Technical specifications
- Polyphony: 8 voices
- Timbrality: Monotimbral
- Oscillator: 3 oscillators per voice, 17 waveforms each (Sine/Triangle/Sawtooth/Square/White Noise/HP, BP, HBP Noise/Organ/Harpsiord/ElecPiano/Slap Bass/RhodPiano/RhodTine/Whurly EP/Clavinet/Analog Bass)
- LFO: Sine/Triangle/Saw/Square/Sample & Hold/Sample & Hold/Quantize/Random 24 Intricate Wavetables
- Synthesis type: Virtual analog subtractive synthesis, FM-synthesis
- Filter: 2 resonant 12/24 db low/high/bandpass
- Attenuator: 1 ADSR
- Aftertouch expression: Yes
- Storage memory: 200 patches
- Effects: Distortion, reverb, chorus, flange, phaser, delay, compression, 3-band EQ, usable on synth and audio I/O

Input/output
- Keyboard: 25 / 49 / 61 keys velocity = Yes
- External control: MIDI, USB, sustain and expression pedals

= Novation X-Station =

Synthesizer released in 2004

The Novation X-Station is a virtual analog synthesizer, audio interface and MIDI controller that was released in early 2004, and made by the British company Novation.

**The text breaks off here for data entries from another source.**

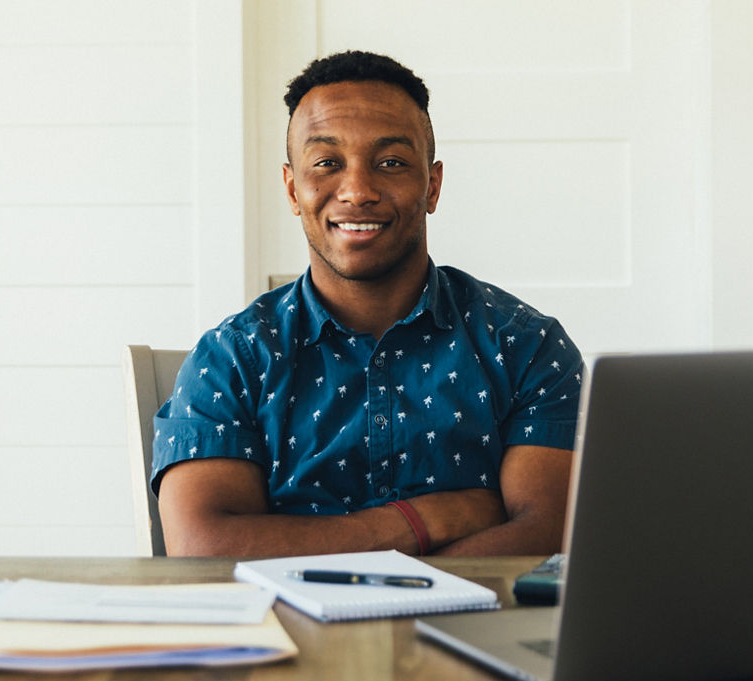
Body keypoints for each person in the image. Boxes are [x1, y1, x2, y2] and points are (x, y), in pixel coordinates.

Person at [151, 50, 583, 557]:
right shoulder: (232, 358)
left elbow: (554, 536)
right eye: (327, 163)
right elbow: (205, 549)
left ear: (433, 185)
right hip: (289, 636)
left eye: (392, 163)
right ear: (293, 189)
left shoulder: (527, 346)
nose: (357, 191)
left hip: (466, 634)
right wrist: (423, 521)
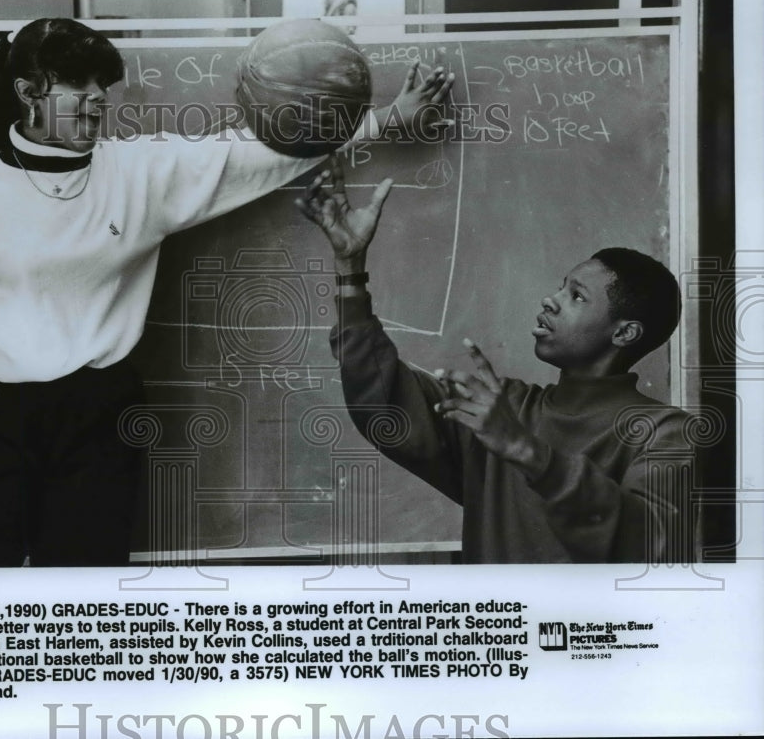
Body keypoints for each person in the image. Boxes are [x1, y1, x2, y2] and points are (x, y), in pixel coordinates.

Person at [0, 17, 455, 567]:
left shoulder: (139, 174)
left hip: (95, 418)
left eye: (104, 83)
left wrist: (384, 120)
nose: (98, 96)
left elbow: (268, 154)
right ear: (28, 92)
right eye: (78, 83)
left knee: (83, 609)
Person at [297, 155, 694, 564]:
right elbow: (385, 407)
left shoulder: (665, 433)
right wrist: (350, 271)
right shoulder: (504, 408)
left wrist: (529, 452)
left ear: (624, 333)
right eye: (561, 287)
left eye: (576, 296)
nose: (550, 300)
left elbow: (650, 547)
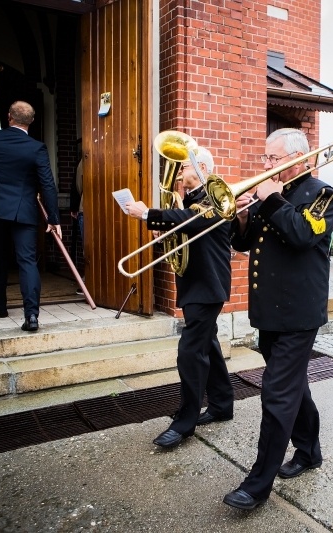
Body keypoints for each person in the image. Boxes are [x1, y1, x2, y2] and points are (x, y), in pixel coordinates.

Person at [223, 128, 333, 510]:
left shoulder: (321, 193)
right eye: (266, 159)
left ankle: (257, 486)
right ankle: (308, 450)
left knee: (276, 394)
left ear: (301, 159)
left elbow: (303, 234)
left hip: (298, 314)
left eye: (273, 159)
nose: (267, 166)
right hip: (269, 312)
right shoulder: (270, 193)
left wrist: (269, 198)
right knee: (292, 387)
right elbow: (242, 242)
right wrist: (240, 217)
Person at [125, 146, 234, 449]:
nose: (177, 172)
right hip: (196, 284)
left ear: (199, 166)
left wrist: (147, 214)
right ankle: (223, 404)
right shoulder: (192, 198)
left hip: (207, 285)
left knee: (190, 352)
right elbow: (184, 225)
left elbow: (191, 220)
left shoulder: (215, 196)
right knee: (207, 344)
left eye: (182, 166)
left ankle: (184, 422)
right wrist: (170, 216)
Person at [0, 100, 62, 332]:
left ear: (9, 117)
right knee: (27, 261)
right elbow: (48, 185)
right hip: (23, 209)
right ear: (31, 122)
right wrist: (54, 219)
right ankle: (31, 315)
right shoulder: (36, 148)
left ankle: (0, 305)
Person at [69, 157, 85, 295]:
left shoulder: (83, 161)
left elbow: (78, 185)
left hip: (85, 208)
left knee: (88, 249)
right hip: (86, 209)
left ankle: (88, 281)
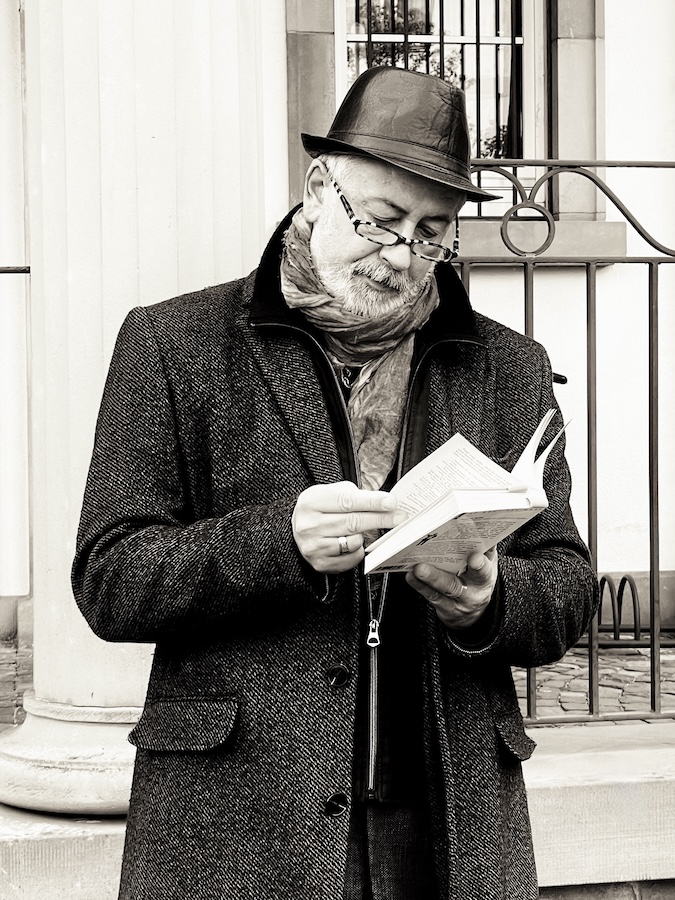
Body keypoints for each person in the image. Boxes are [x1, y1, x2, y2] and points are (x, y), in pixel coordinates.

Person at [72, 66, 598, 900]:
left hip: (445, 817)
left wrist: (488, 601)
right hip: (239, 821)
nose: (400, 255)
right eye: (381, 220)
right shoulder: (173, 343)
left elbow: (566, 587)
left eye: (431, 233)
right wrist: (278, 543)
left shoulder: (508, 366)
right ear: (318, 188)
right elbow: (109, 577)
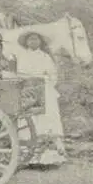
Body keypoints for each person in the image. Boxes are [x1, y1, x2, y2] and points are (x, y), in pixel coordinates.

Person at [14, 31, 67, 166]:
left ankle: (49, 155)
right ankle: (28, 153)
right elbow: (19, 73)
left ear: (40, 42)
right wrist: (30, 80)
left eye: (36, 39)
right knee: (28, 118)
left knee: (49, 117)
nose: (33, 42)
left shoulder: (45, 57)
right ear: (26, 42)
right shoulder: (21, 56)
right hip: (28, 90)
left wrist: (46, 82)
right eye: (30, 39)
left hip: (45, 89)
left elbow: (53, 75)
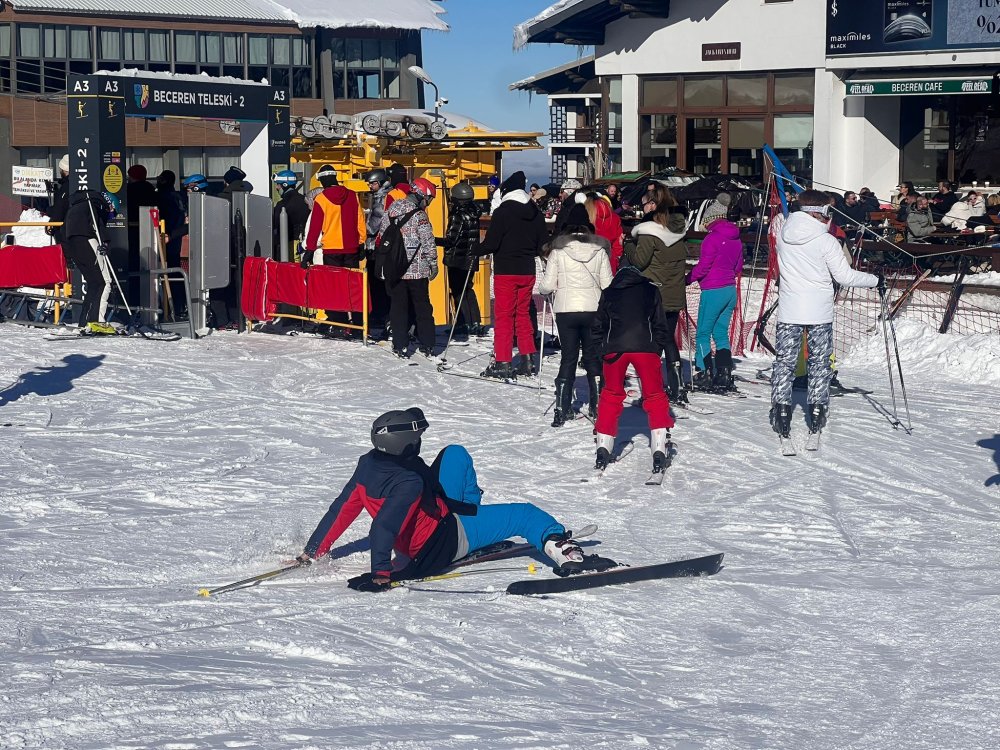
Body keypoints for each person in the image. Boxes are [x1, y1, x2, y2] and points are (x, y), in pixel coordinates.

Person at [295, 408, 611, 588]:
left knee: (455, 454)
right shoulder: (409, 481)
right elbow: (382, 529)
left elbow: (342, 510)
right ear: (404, 444)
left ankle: (478, 518)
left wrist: (313, 551)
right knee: (523, 515)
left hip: (436, 514)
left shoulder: (369, 464)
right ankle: (566, 553)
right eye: (416, 439)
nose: (419, 444)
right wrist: (381, 574)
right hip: (443, 540)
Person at [770, 189, 880, 440]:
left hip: (790, 309)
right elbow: (845, 276)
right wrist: (875, 280)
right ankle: (817, 409)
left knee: (785, 362)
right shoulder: (826, 241)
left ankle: (781, 409)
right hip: (819, 311)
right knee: (819, 362)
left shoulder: (784, 235)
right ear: (821, 213)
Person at [591, 246, 675, 475]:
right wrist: (656, 348)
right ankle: (658, 447)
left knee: (611, 394)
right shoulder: (650, 290)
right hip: (645, 347)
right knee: (654, 394)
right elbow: (660, 324)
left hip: (615, 348)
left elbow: (598, 325)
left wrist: (601, 350)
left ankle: (603, 445)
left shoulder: (609, 291)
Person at [537, 203, 613, 427]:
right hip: (593, 308)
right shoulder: (599, 250)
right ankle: (597, 404)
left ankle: (562, 407)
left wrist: (545, 290)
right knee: (593, 356)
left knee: (568, 357)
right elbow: (607, 284)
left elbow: (547, 285)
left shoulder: (558, 251)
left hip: (566, 310)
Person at [479, 170, 546, 380]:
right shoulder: (535, 212)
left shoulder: (503, 212)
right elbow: (542, 244)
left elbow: (491, 243)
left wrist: (474, 250)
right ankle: (527, 359)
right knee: (523, 314)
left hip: (506, 270)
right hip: (527, 270)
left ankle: (503, 361)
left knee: (504, 315)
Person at [629, 200, 689, 403]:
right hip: (674, 294)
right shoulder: (679, 235)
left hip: (654, 295)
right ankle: (678, 385)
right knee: (667, 338)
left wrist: (628, 245)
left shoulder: (651, 235)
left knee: (652, 343)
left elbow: (639, 262)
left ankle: (651, 390)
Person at [378, 177, 438, 358]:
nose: (428, 203)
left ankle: (400, 344)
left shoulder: (392, 210)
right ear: (421, 196)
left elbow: (382, 234)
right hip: (417, 270)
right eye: (428, 199)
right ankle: (427, 344)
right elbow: (428, 242)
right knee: (422, 308)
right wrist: (433, 264)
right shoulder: (420, 216)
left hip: (395, 269)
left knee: (398, 308)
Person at [687, 201, 743, 390]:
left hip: (713, 290)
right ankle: (724, 372)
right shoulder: (736, 238)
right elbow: (738, 267)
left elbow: (703, 267)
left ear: (711, 218)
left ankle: (703, 372)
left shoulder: (711, 239)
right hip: (729, 289)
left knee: (703, 333)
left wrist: (689, 278)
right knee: (720, 333)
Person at [61, 190, 118, 332]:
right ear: (109, 205)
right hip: (87, 241)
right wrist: (104, 243)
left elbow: (62, 232)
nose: (110, 217)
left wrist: (68, 257)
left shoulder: (74, 207)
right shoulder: (93, 205)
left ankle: (84, 321)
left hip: (73, 245)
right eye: (111, 213)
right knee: (105, 282)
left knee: (94, 283)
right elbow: (97, 225)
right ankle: (98, 322)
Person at [441, 182, 485, 340]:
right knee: (468, 290)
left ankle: (462, 323)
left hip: (457, 259)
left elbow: (452, 239)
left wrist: (434, 240)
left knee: (458, 292)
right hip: (470, 258)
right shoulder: (474, 213)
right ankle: (476, 322)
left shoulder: (458, 215)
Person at [302, 165, 365, 269]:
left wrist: (309, 253)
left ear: (321, 180)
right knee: (351, 283)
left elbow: (315, 228)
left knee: (334, 283)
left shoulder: (321, 199)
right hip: (352, 248)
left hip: (331, 250)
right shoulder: (353, 196)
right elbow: (360, 221)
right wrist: (361, 243)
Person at [362, 168, 393, 332]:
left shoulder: (381, 199)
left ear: (380, 183)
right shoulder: (382, 195)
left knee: (377, 283)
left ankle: (379, 315)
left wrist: (362, 229)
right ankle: (382, 314)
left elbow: (374, 224)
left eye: (372, 183)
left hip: (376, 247)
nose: (369, 186)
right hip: (382, 245)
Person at [156, 170, 188, 318]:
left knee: (164, 275)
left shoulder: (163, 197)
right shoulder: (179, 197)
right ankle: (178, 306)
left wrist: (167, 235)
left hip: (164, 238)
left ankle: (169, 309)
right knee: (175, 274)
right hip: (174, 240)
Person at [271, 170, 310, 261]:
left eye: (278, 184)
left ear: (285, 185)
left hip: (288, 245)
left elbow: (276, 225)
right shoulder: (305, 201)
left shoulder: (282, 205)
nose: (276, 187)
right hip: (305, 245)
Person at [587, 193, 624, 272]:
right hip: (609, 261)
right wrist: (616, 259)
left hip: (589, 260)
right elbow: (618, 243)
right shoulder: (615, 218)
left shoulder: (588, 217)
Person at [46, 154, 71, 244]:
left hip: (65, 231)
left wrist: (50, 212)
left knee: (65, 255)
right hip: (77, 228)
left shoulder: (66, 187)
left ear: (64, 170)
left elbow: (59, 210)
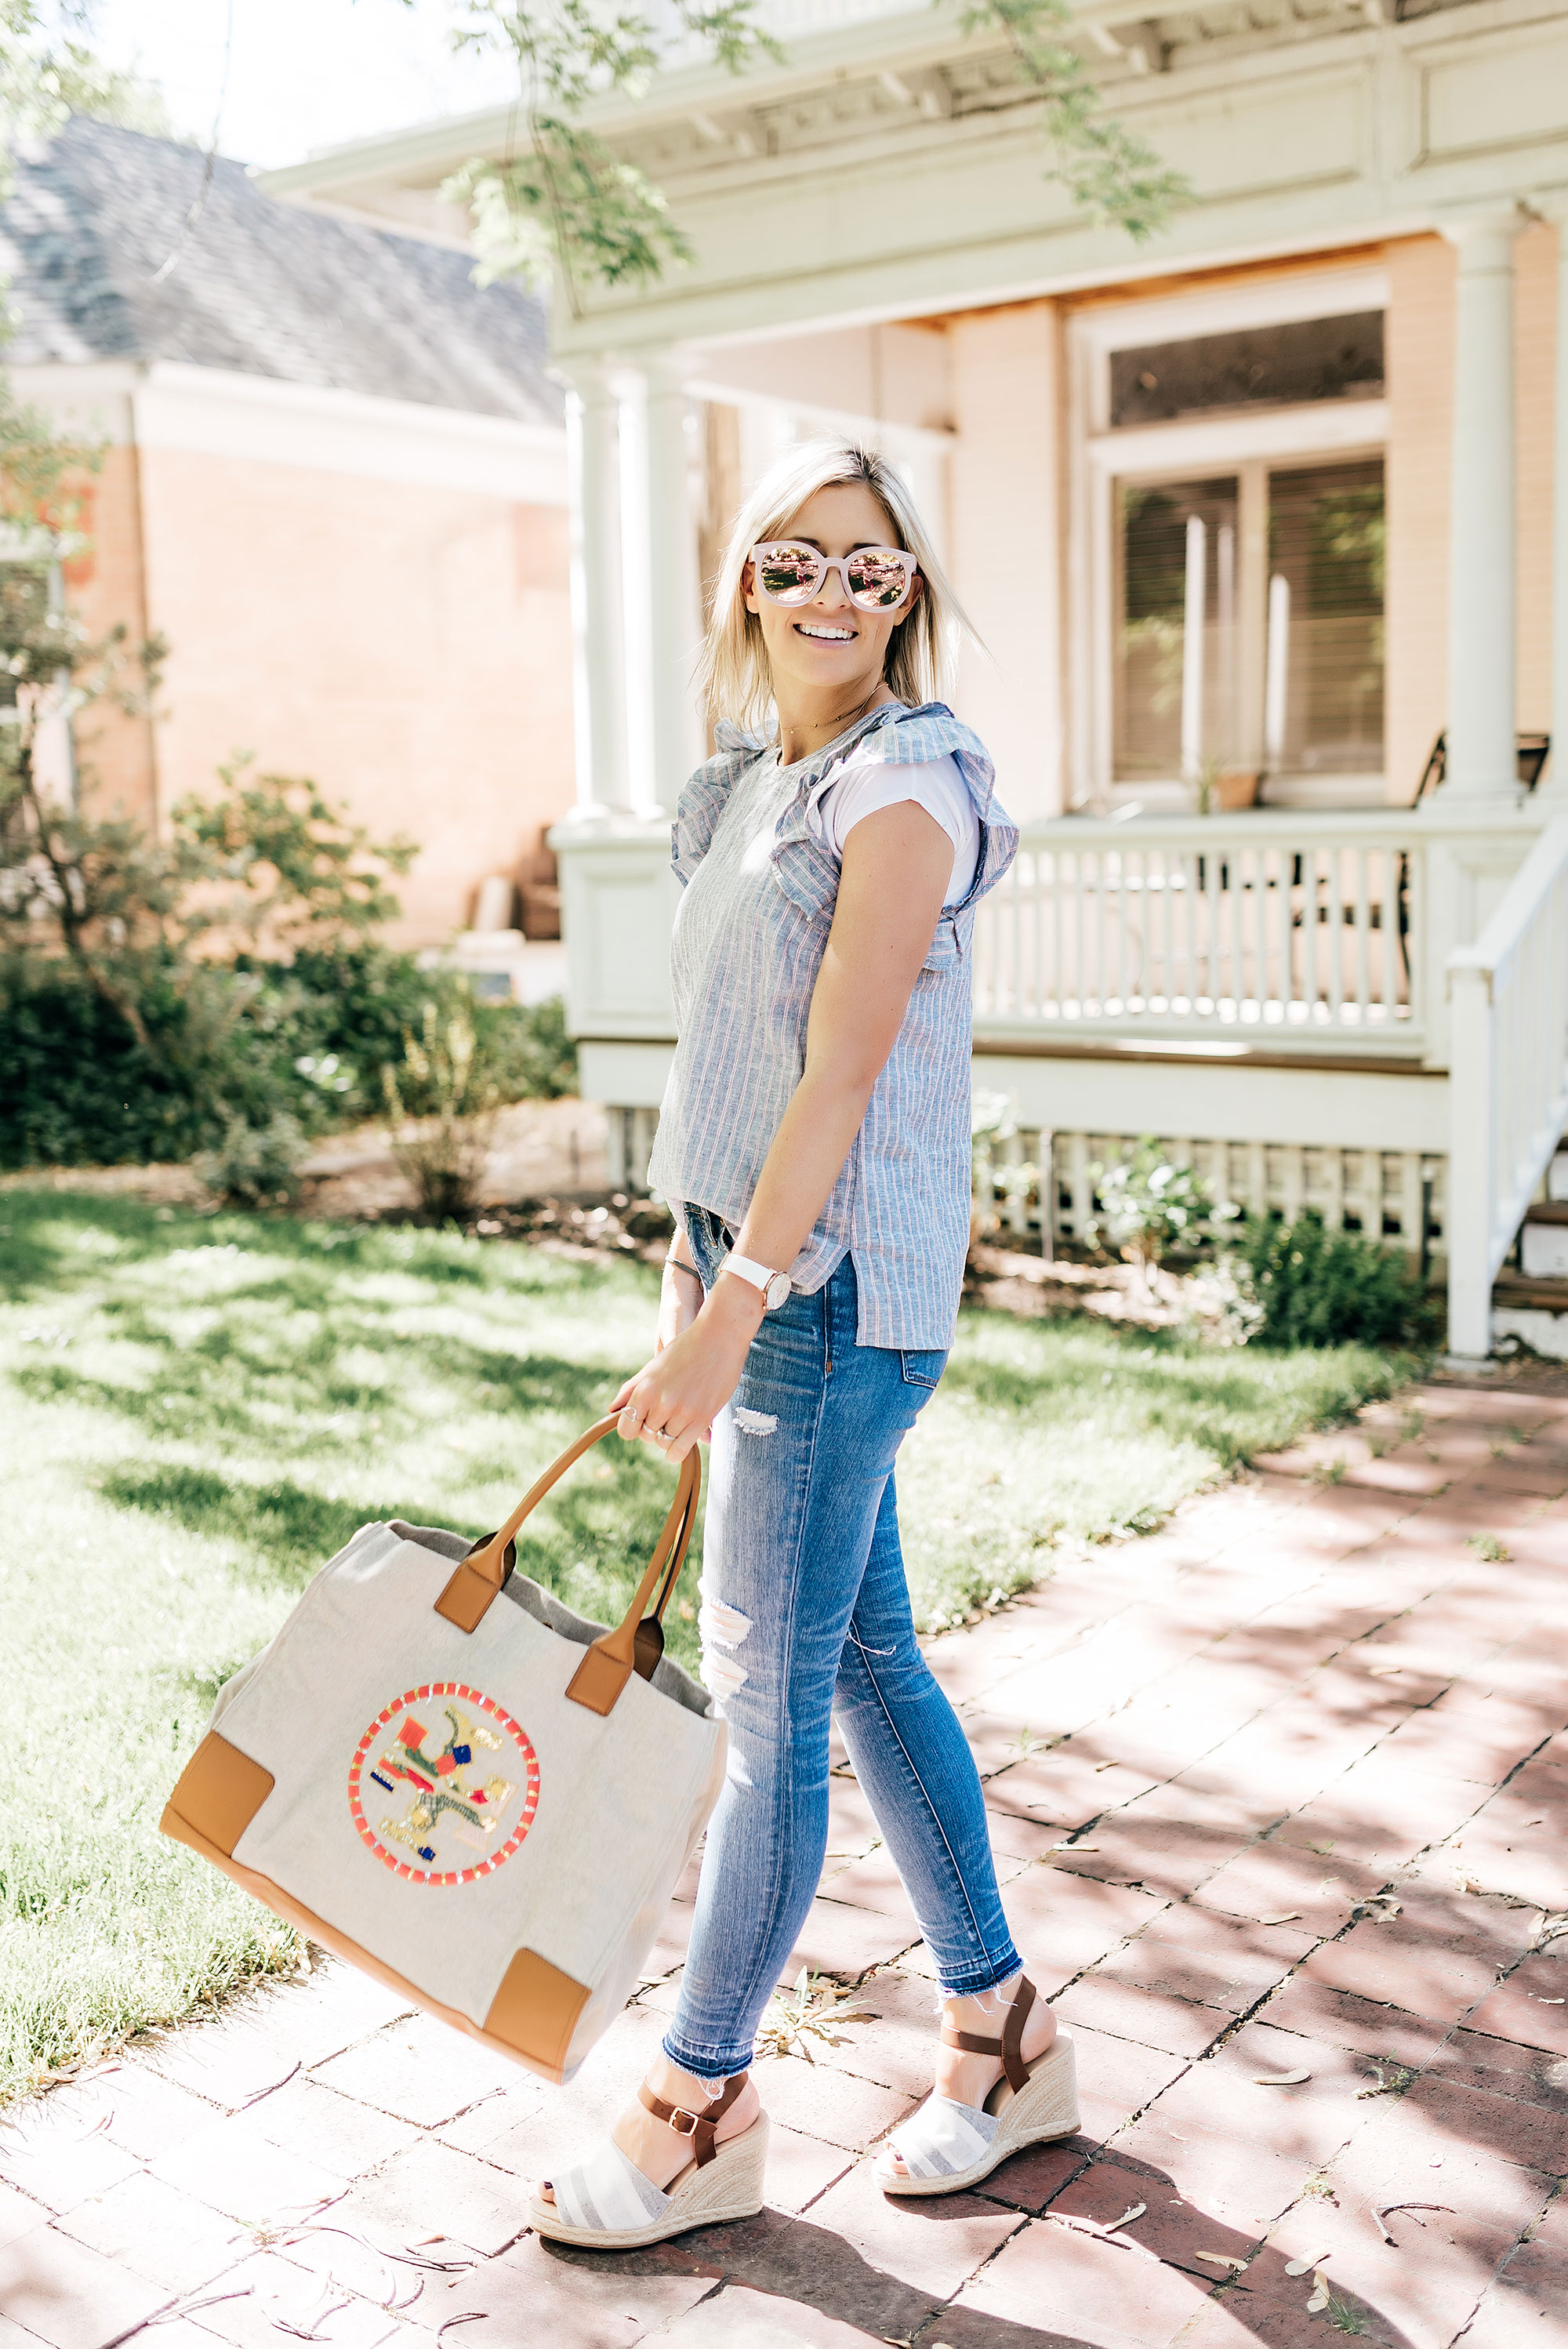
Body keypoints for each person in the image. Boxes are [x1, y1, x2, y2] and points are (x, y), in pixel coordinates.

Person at [528, 440, 1077, 2250]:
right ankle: (1003, 2034)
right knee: (859, 1659)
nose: (836, 592)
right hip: (755, 1275)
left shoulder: (906, 782)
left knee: (768, 1707)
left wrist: (743, 1305)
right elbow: (733, 1067)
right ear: (742, 584)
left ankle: (699, 2100)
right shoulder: (741, 786)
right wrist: (681, 1273)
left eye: (873, 565)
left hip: (834, 1303)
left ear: (907, 594)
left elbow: (844, 1072)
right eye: (796, 559)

It is the end-result of adding an audio interface, a KS-class synthesizer and an effects section to the company's ReMOTE controllers. The product was sold for a short time under the name ReMOTE Audio, before being re-branded as the X-Station. Functionally there are no differences between the two, apart from the software, that can be updated through a USB connection, at . It came in three variants : 25, 49 and 61 keys (2,4 and 5 octaves, respectively).

The Novation X-Station uses a unique process that manipulates algorithms, called "Liquid Analogue Sound Modelling" a technique that mimics the subtle distortions introduced at the filter stage by analog synthesis, originally developed by Novation for their classic synth, the Supernova. You could call the synthesizer of the X-Station "Supernova Light".

The audio interface is 24 bits, with 2 phantom powered XLR/Jack inputs, and S/PDIF out. It also has an assignable 'Xpression' pad and spring-loaded X/Y joystick. The X-Station can be powered by USB, rechargeable batteries, or power adaptor.

The Novation X-Station was discontinued May, 2009.